Mutual funds and exchange-traded funds that are U.S. persons "may not buy, sell, or otherwise engage in transactions related to debt, equity or other holdings in blocked persons and must block such holdings, unless authorized by OFAC," the Treasury Department advised on its website, even as Treasury officials declined to elaborate on the rule or its implications for traders.

As a result, bondholders at nine investment firms and hedge funds from New York, Miami, London and Berlin queried by Bloomberg said that on Monday they stopped trading in Venezuela sovereign bonds and debt from state oil giant PDVSA following the U.S. Treasury Department instructions which were interpreted as barring virtually all transactions.

Ironically, the trading freeze comes amid renewed hopes of a regime change which sent the bonds to 1 year highs as investors scrambled to load up. Now they won't be able to sell their exposure for an indefinite period of time.

While European and Asian funds weren't subject to the same restrictions, the concentration of debt trading within the U.S. financial system makes it challenging for those firms to buy and sell as well. Many financial institutions, for example, adhere worldwide to U.S. sanctions. Meanwihle, according to Bloomberg, Trace showed zero trades on PDVSA’s debt since last Wednesday although Bloomberg caught a handful of trades in Venezuela's 9.25% bonds due Sept 2017.

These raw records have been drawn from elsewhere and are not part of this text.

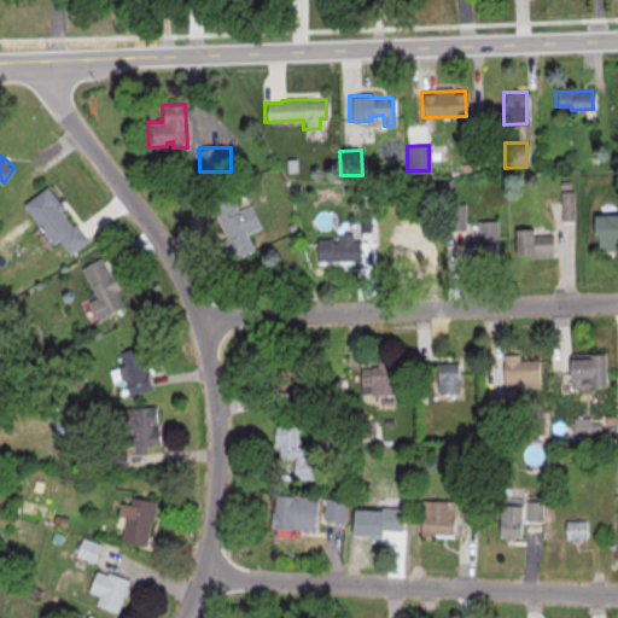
[(22,204),(46,186),(63,208),(60,210),(71,225),(74,222),(86,240),(69,254),(57,239),(52,243),(22,204)]
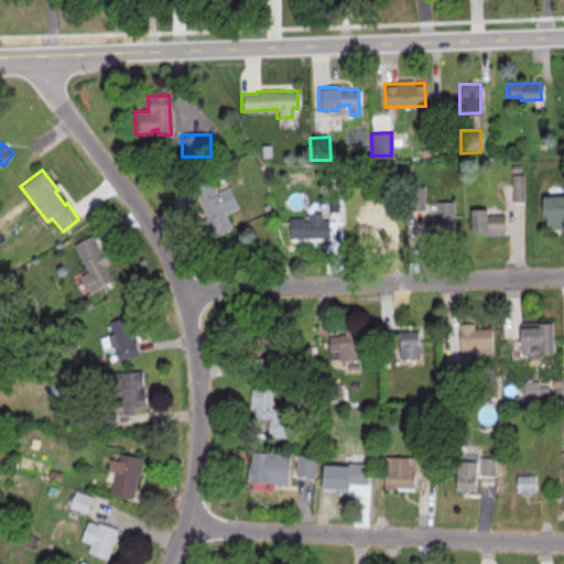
[(190,182),(205,216),(196,220),(205,240),(230,228),(224,212),(237,205),(228,186),(214,193),(206,174),(190,182)]
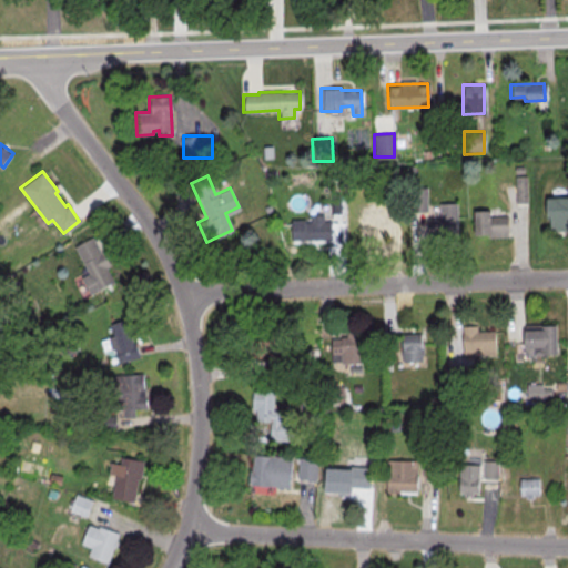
[(528,202),(528,175),(516,175),(516,202),(528,202)]
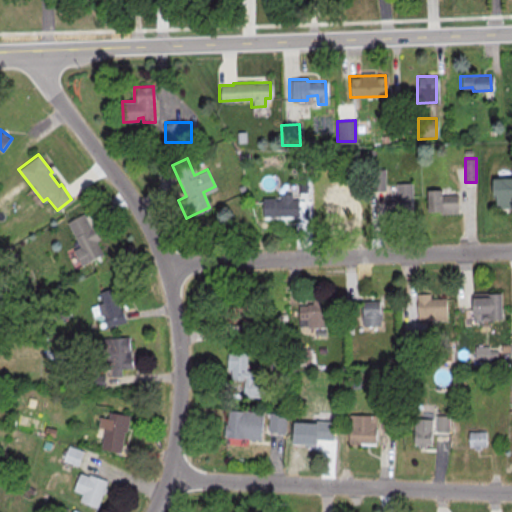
[(365,169),(383,169),(384,189),(366,190),(365,169)]
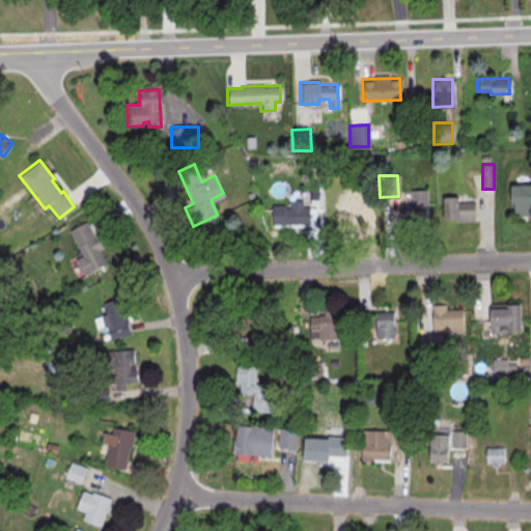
[(445,221),(476,221),(476,197),(445,197),(445,221)]
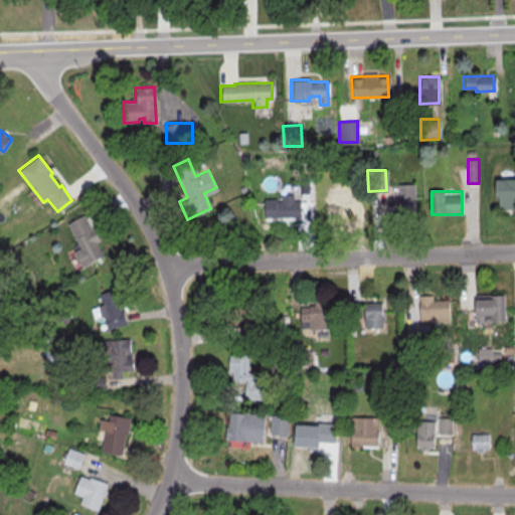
[(500,210),(514,210),(514,193),(500,193),(500,210)]
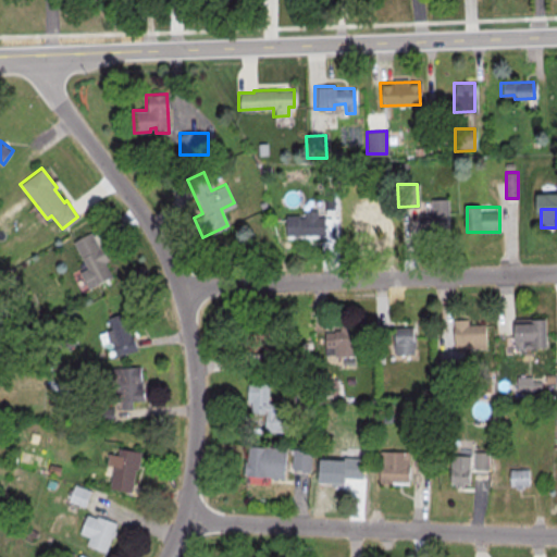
[(325,235),(325,211),(288,211),(288,235),(325,235)]
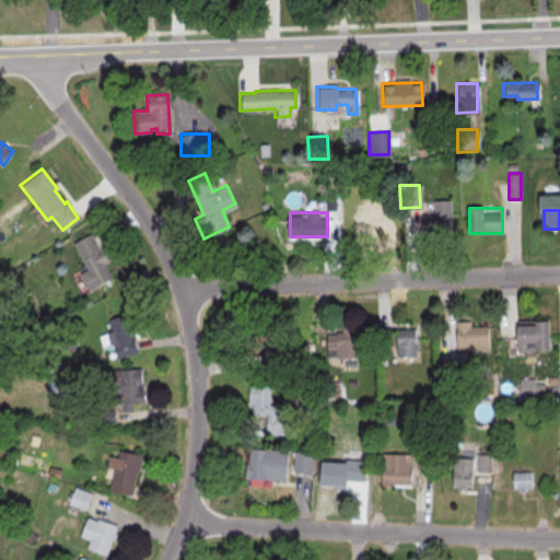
[(382,216),(361,216),(361,235),(382,235),(382,216)]
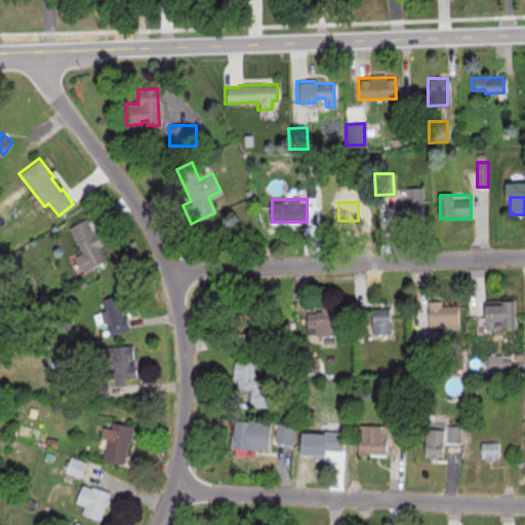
[(68,228),(80,252),(73,256),(82,274),(105,261),(97,247),(101,245),(94,232),(91,234),(84,218),(68,228)]
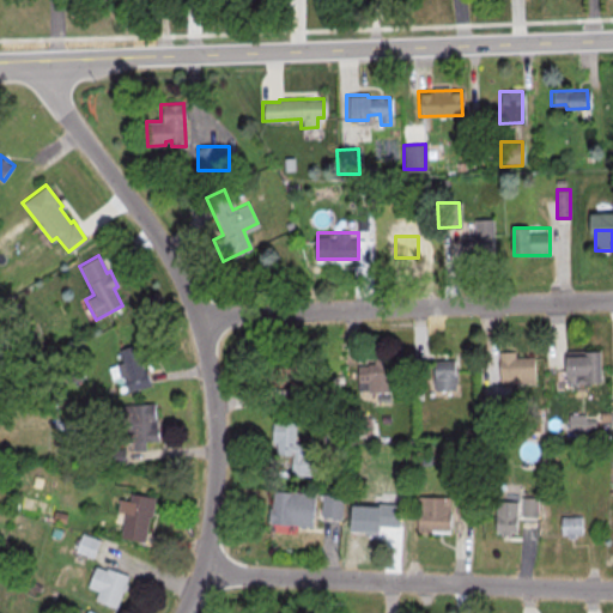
[(152,386),(143,345),(120,350),(122,364),(116,365),(122,393),(152,386)]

“Legally and theoretically I should be able to trade these bonds, but practically I am not able to do it anymore,” said Lutz Roehmeyer, a Berlin-based money manager at Capitulum Asset Management, which holds PDVSA bonds.

Previously, the Treasury Department said the financial restrictions are meant to cripple the Maduro government and spur regime change, explaining that this US-headed "soft coup" of the Maduro regime will end when state-run companies like PDVSA transfer control to National Assembly President Juan Guaido or “a subsequent, democratically-elected government that is committed to taking concrete and meaningful actions to combat corruption, restore democracy, and respect human rights.”

Meanwhile, the complicated, lengthy and sometimes contradictory instructions from the Treasury forced investors to seek legal assistance parsing the text word-for-word.

"If the Venezuela sanctions aren’t clarified, trading of the debt will be similar to what we had with Cuban debt,” Jean-Dominique Butikofer, of Voya Investment Management told Bloomber. “Everyone will trade with a legal tweezers."